Frequently asked questions
Does everyone move less on a GLP-1? No. The study found an average decline, which means some people held steady or moved more. But the overall pattern pointed down, and it was strongest in men and in people with joint or muscle pain. Knowing it's a common pattern is what lets you plan around it.
Why would I move less if I'm losing weight? Mostly because you're eating less. Your body tends to match lower energy intake with lower energy output, much of it through unconscious everyday motion (NEAT). Some movement is also hunger-driven, so as appetite quiets, that built-in motion can fade too.

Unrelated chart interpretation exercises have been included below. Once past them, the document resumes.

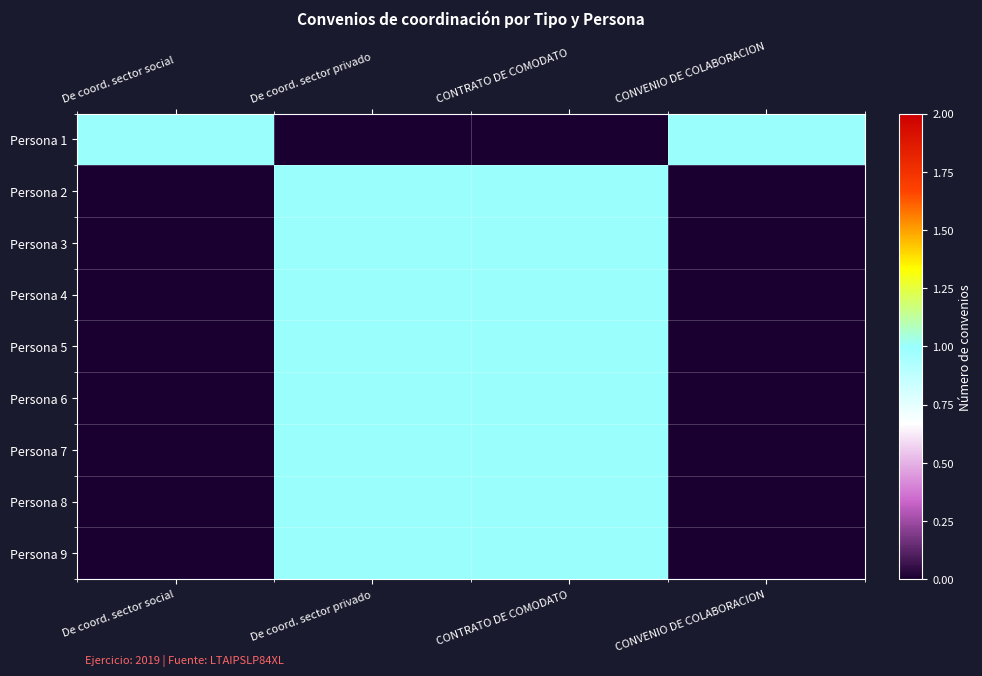

How many data points does each series have?

4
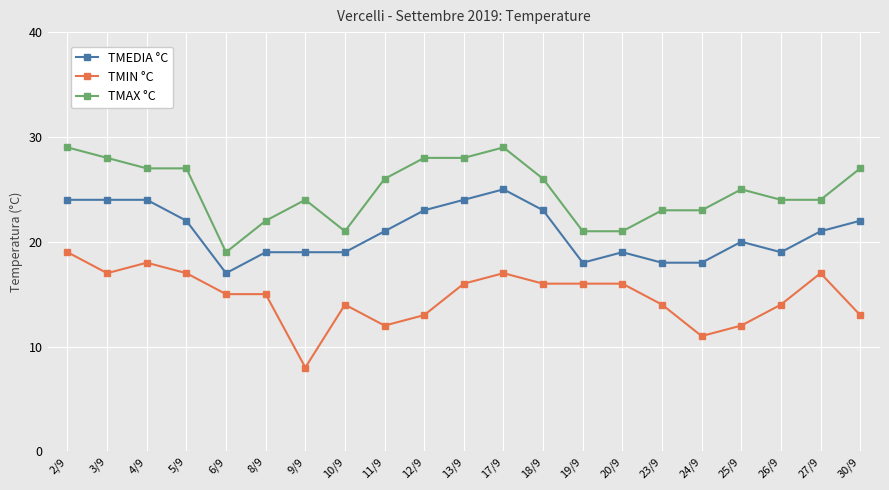

What is the average value of the TMAX °C series?

25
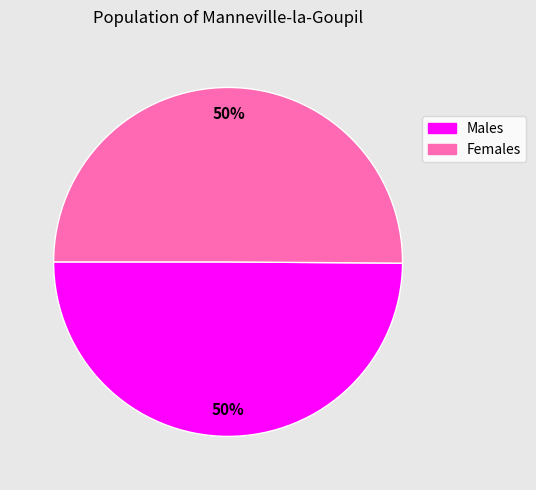

The Males slice represents 50% of the pie. True or false?

True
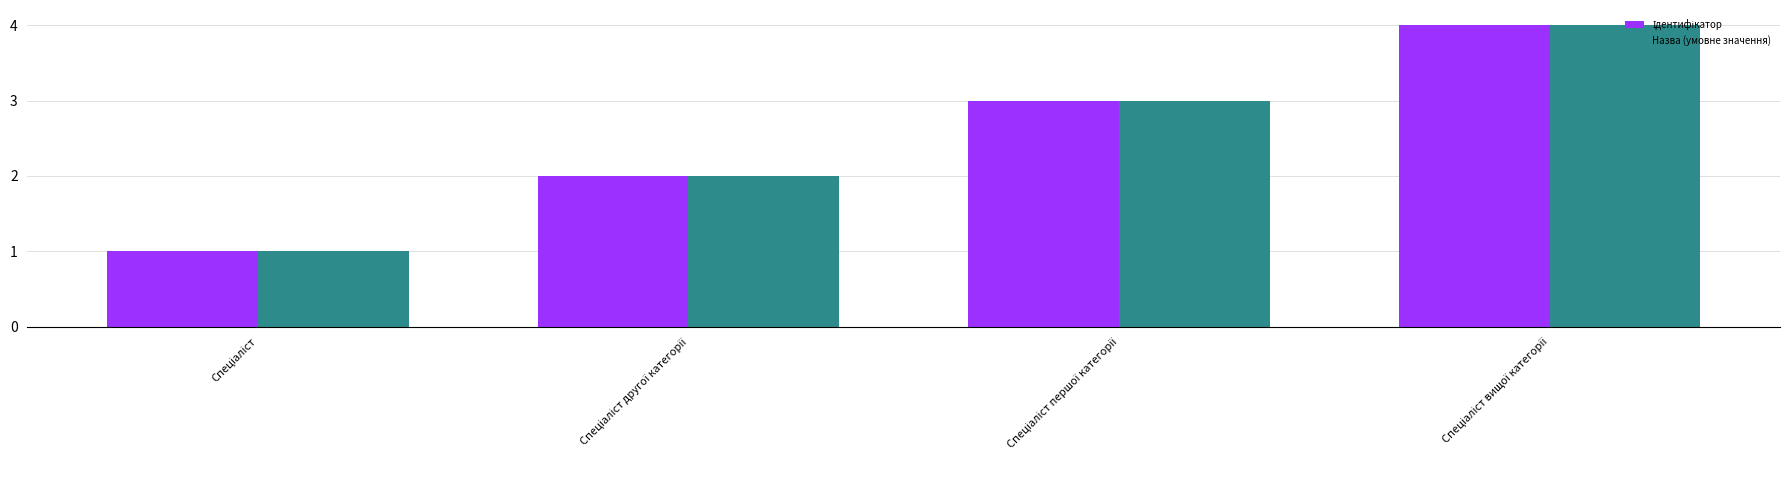

Count the number of categories in the chart.

4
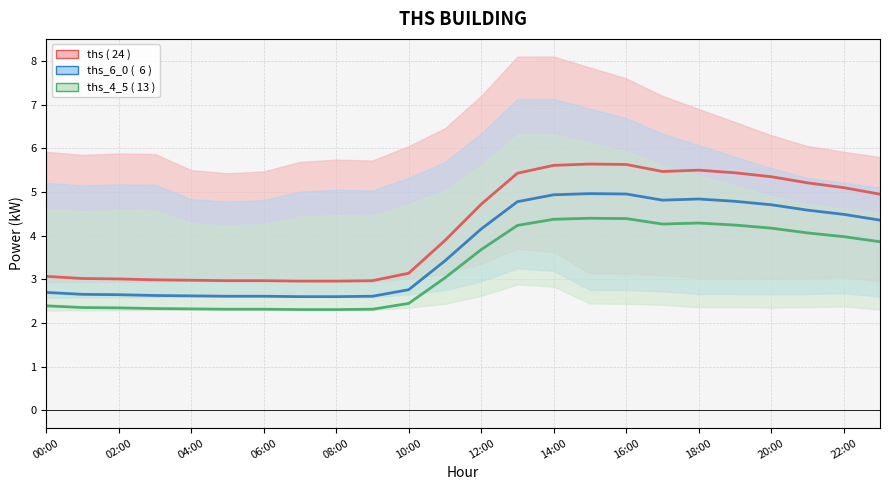

What is the value of the ths_4_5 mean ( 13 ) point at the 18th from the left?

4.3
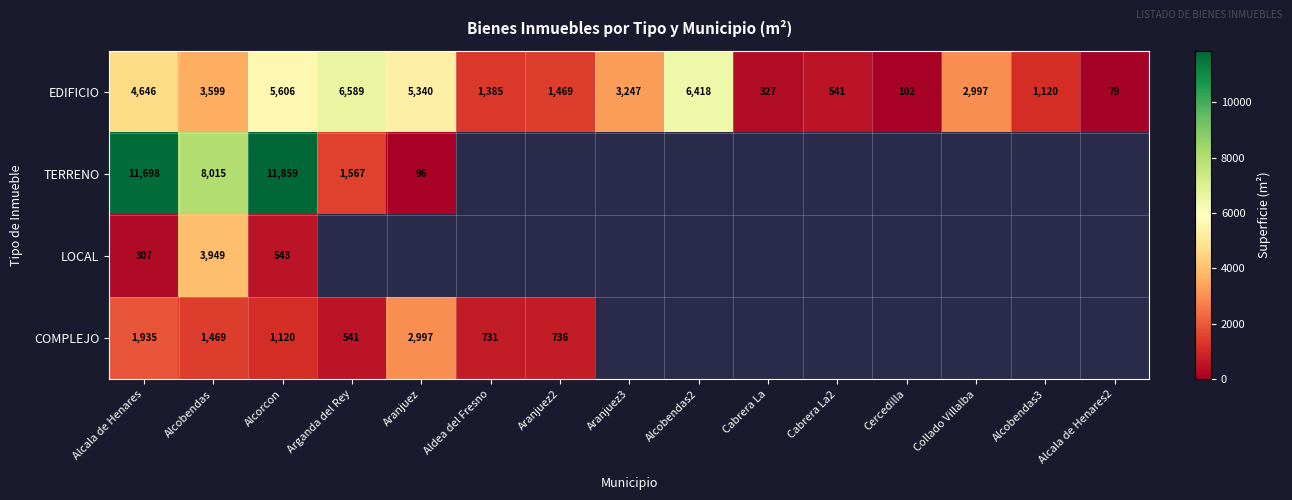

Count the number of data series in this chart.

4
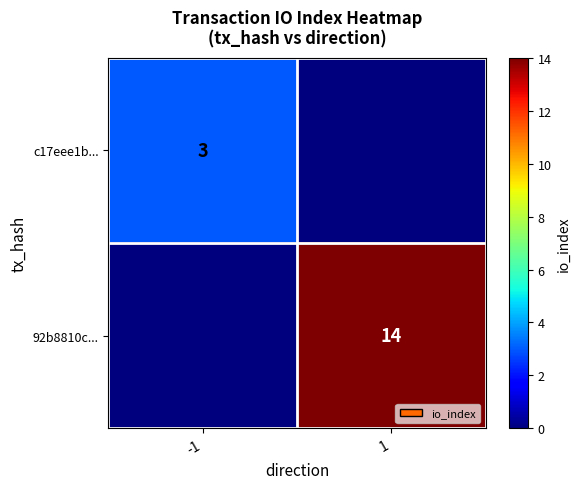

What is the maximum value shown in the chart?

14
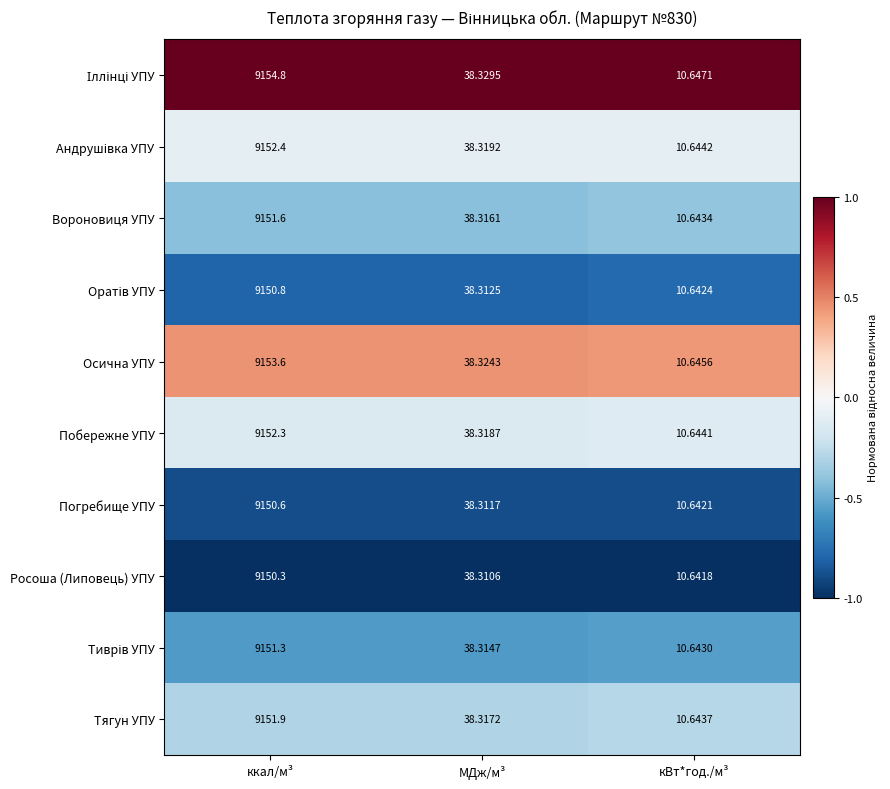

Which category has the lowest value across all series?

кВт*год./м³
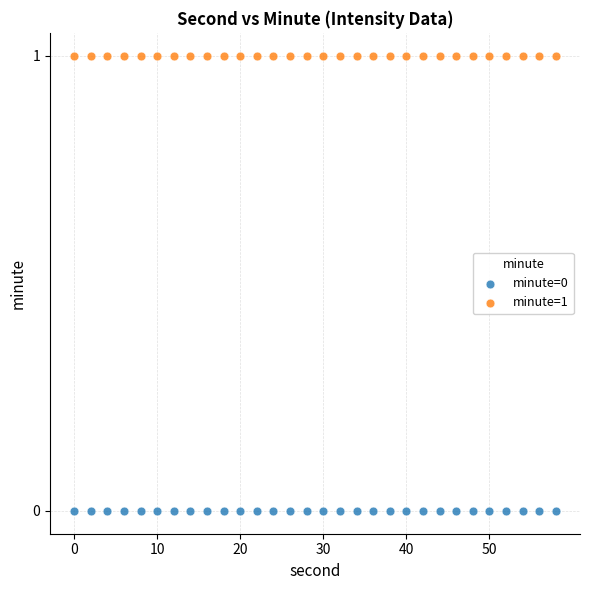

Which series contains the lowest Y value?

minute=0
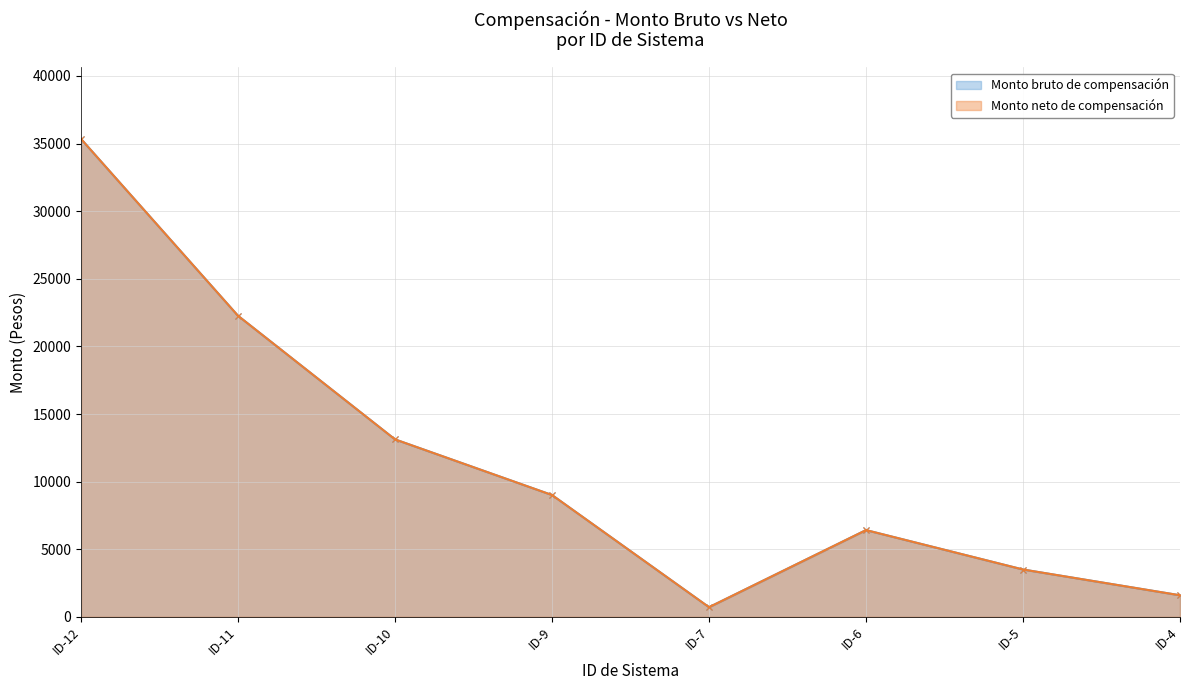

What is the difference between the Monto neto de compensación values at ID-10 and ID-9?

4114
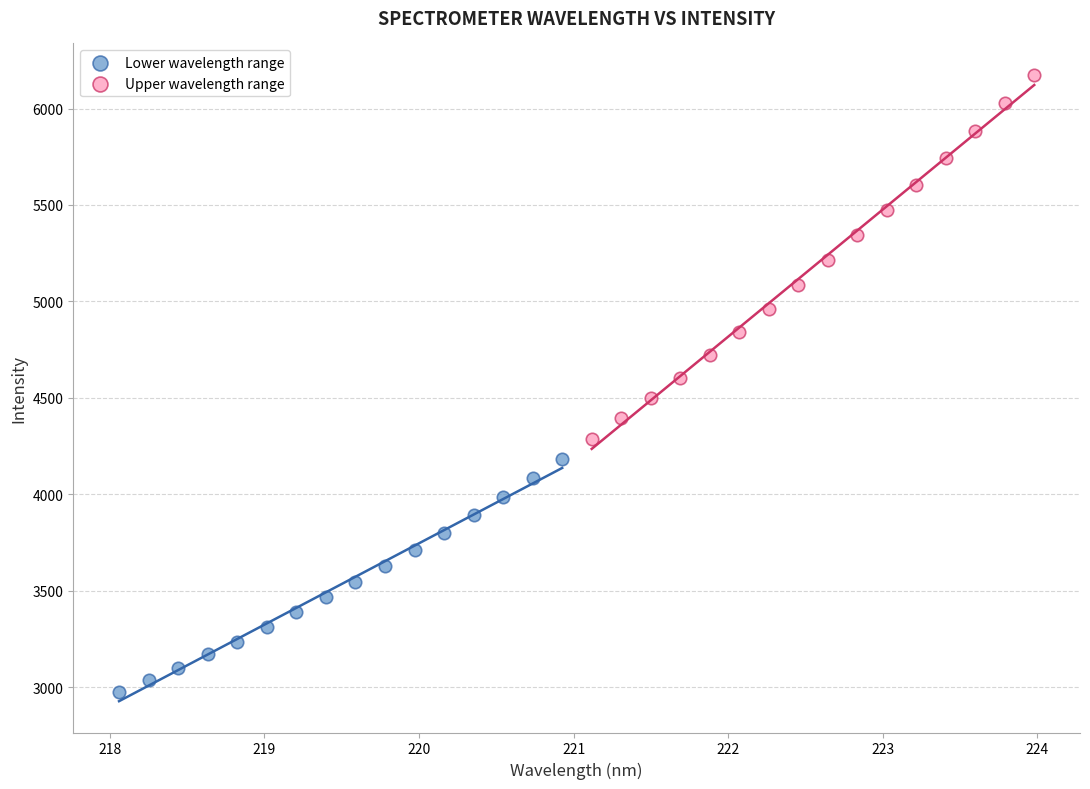

Which series contains the highest Y value?

Upper wavelength range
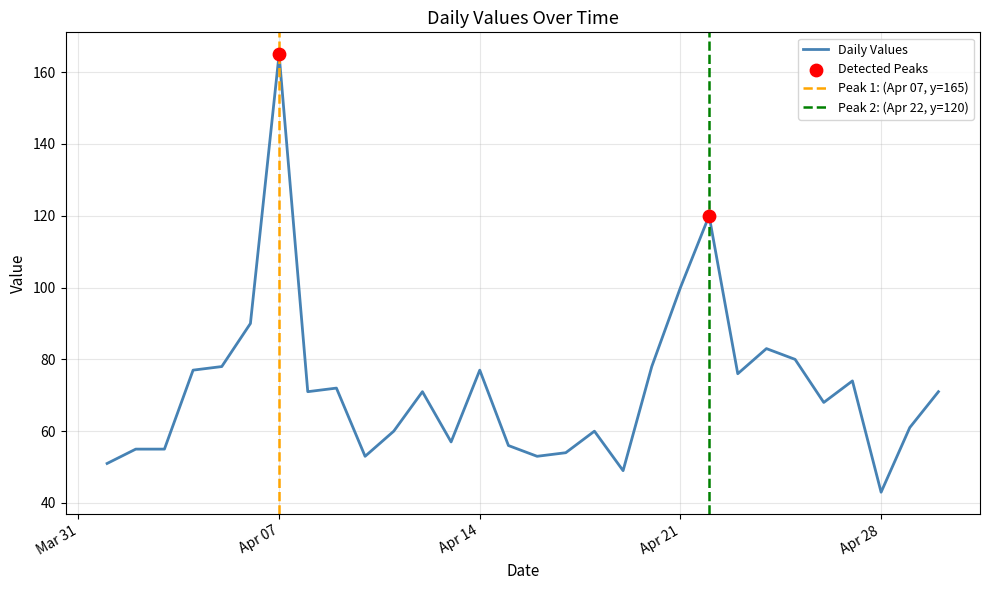

At which label does Daily Values reach its peak?

Apr 07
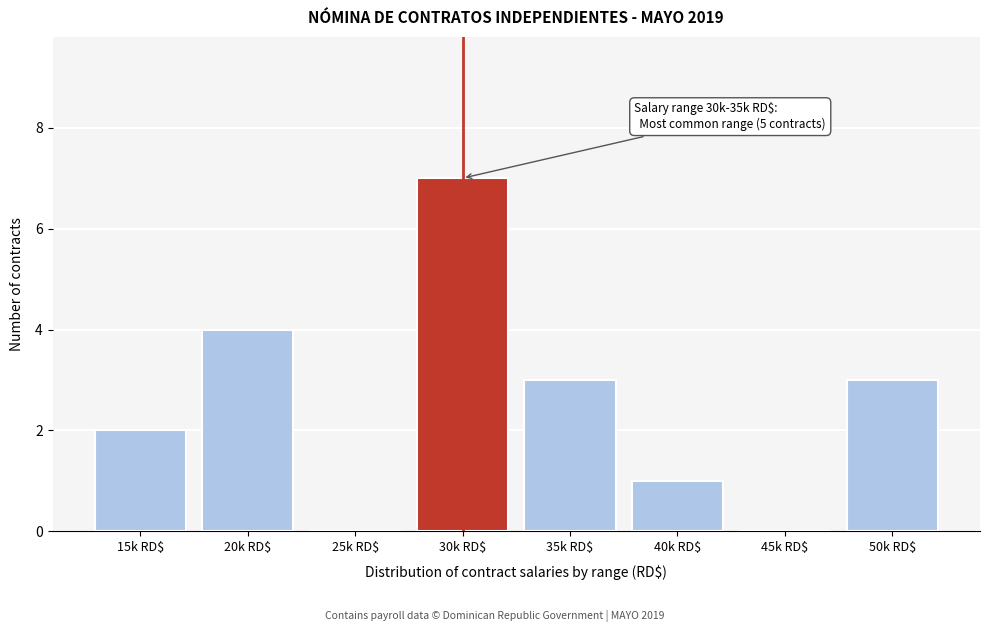

Which category has the highest value across all series?

30k RD$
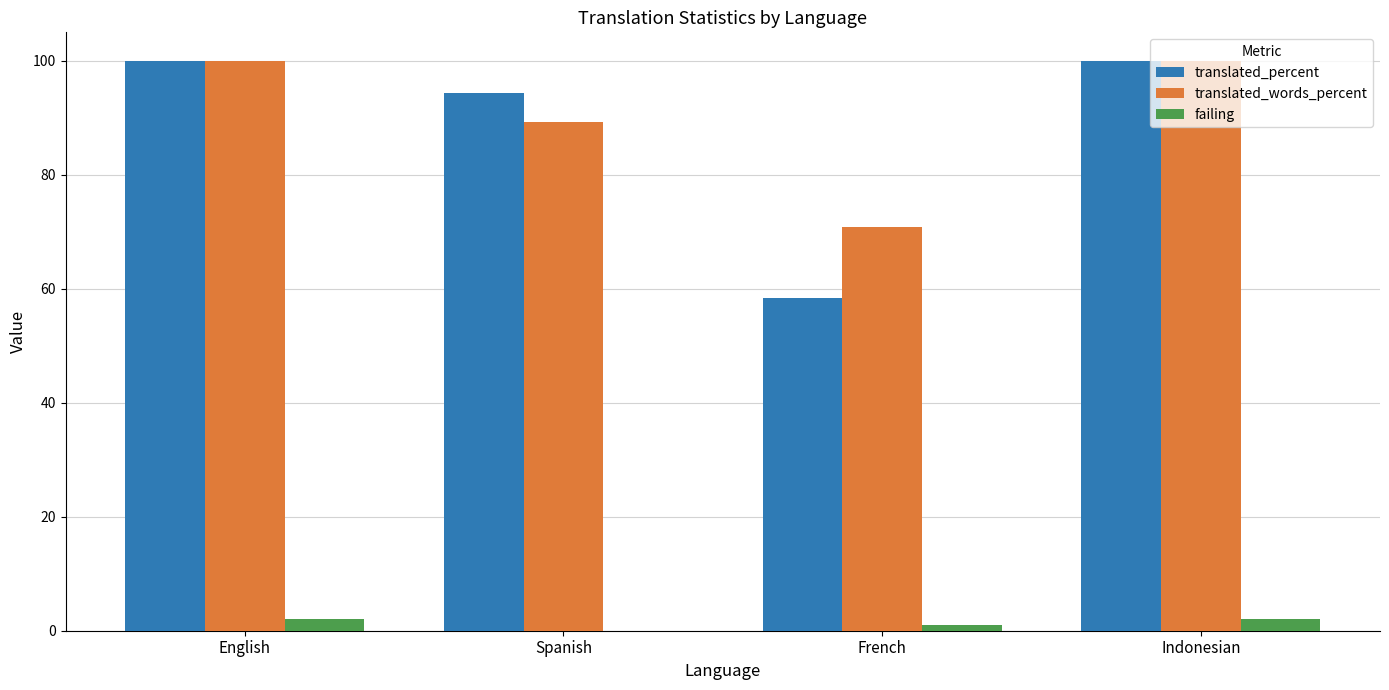

What is the total value across all series at Spanish?

183.7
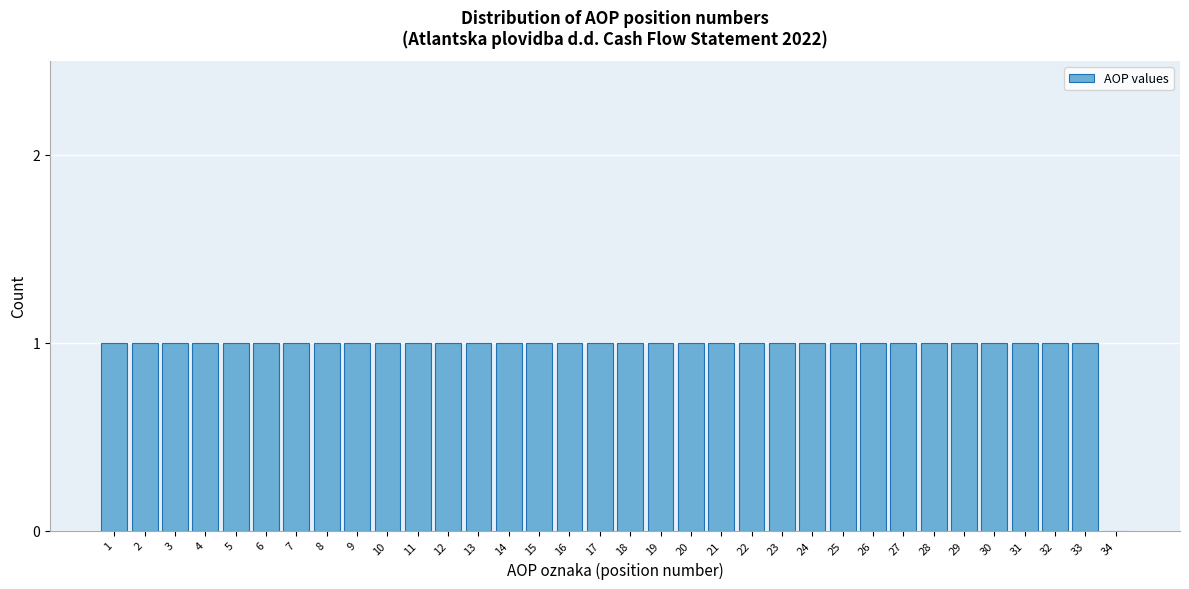

Is it true that the value at 9 is 1?

True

How much movement is "enough" to protect muscle? There's no single number that fits everyone, and this isn't medical advice — your prescriber or a qualified professional can help you find what's right for your body and stage. As a direction: gentle, regular movement that includes some form of strength work tends to matter most for keeping muscle.
Is walking enough, or do I need to lift weights? Walking is wonderful for staying active and protecting your routine. For muscle specifically, adding some resistance — bands, bodyweight, light weights — gives your body more reason to hold onto strength as you lose weight. A little of both is a sustainable place to start.